- **SOURCE MATERIAL**:
|---|
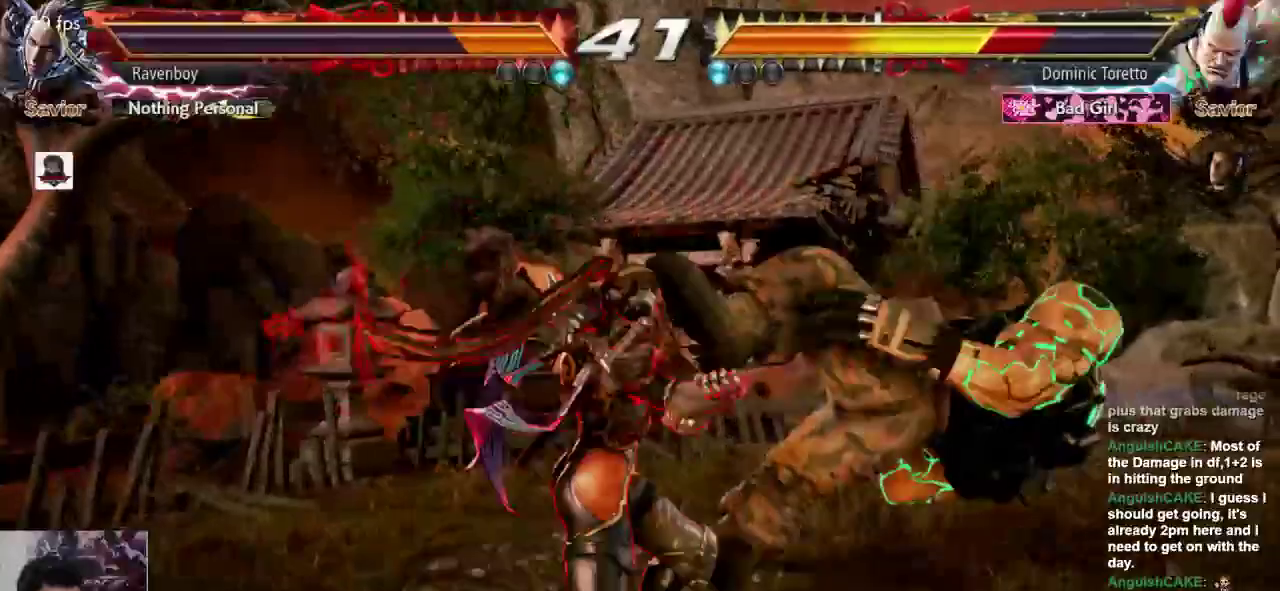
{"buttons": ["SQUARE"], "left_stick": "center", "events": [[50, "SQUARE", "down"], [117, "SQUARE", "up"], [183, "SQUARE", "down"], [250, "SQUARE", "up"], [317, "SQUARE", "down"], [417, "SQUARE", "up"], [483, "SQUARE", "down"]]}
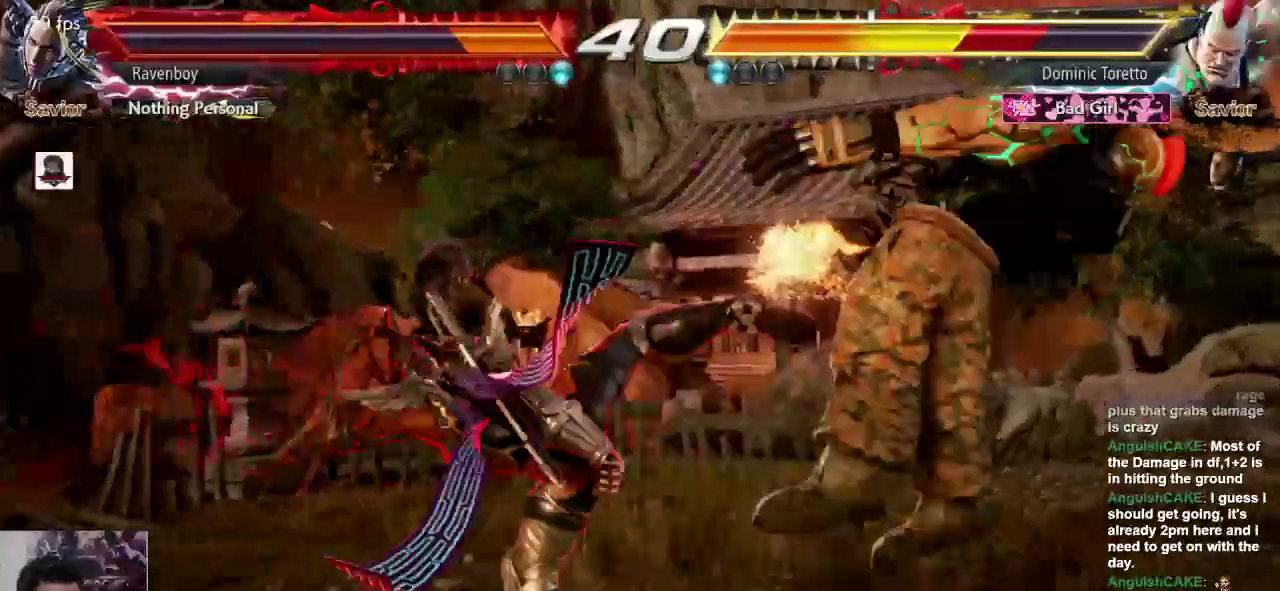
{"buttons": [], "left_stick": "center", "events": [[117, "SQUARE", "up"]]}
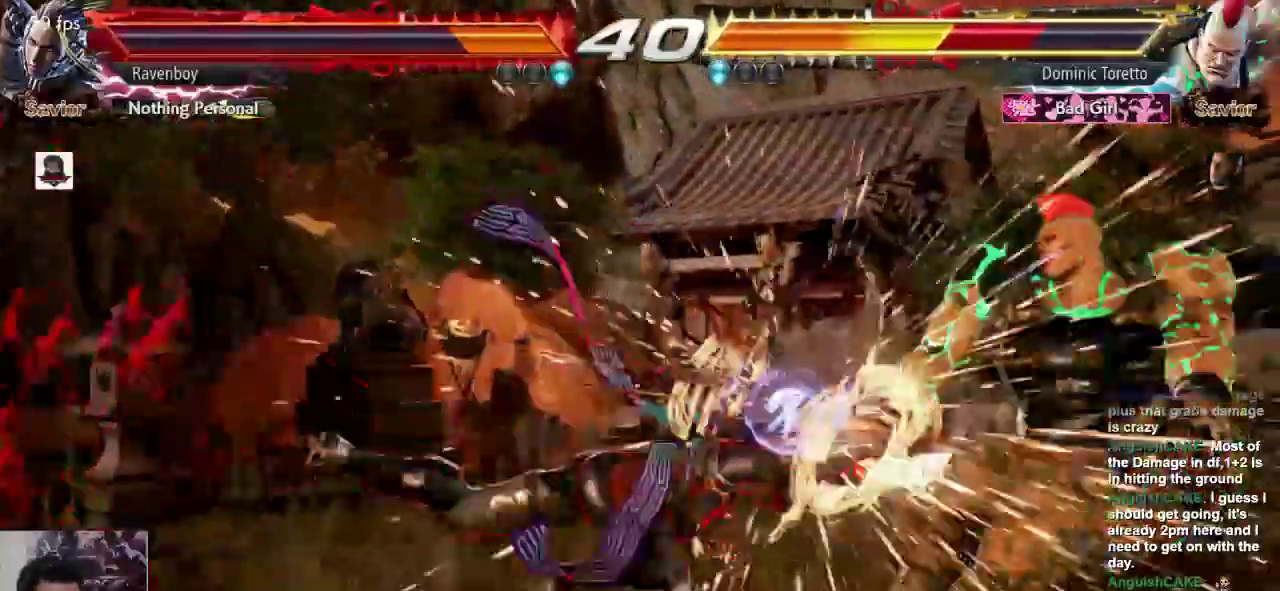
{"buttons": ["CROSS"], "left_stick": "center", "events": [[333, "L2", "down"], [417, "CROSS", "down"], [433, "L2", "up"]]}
|---|
- **WHAT IS NEEDED**:
Locate the lines above that hold the word "down". Show every one of them.

- **FINISHED TASK**:
{"buttons": ["SQUARE"], "left_stick": "center", "events": [[50, "SQUARE", "down"], [117, "SQUARE", "up"], [183, "SQUARE", "down"], [250, "SQUARE", "up"], [317, "SQUARE", "down"], [417, "SQUARE", "up"], [483, "SQUARE", "down"]]}
{"buttons": ["CROSS"], "left_stick": "center", "events": [[333, "L2", "down"], [417, "CROSS", "down"], [433, "L2", "up"]]}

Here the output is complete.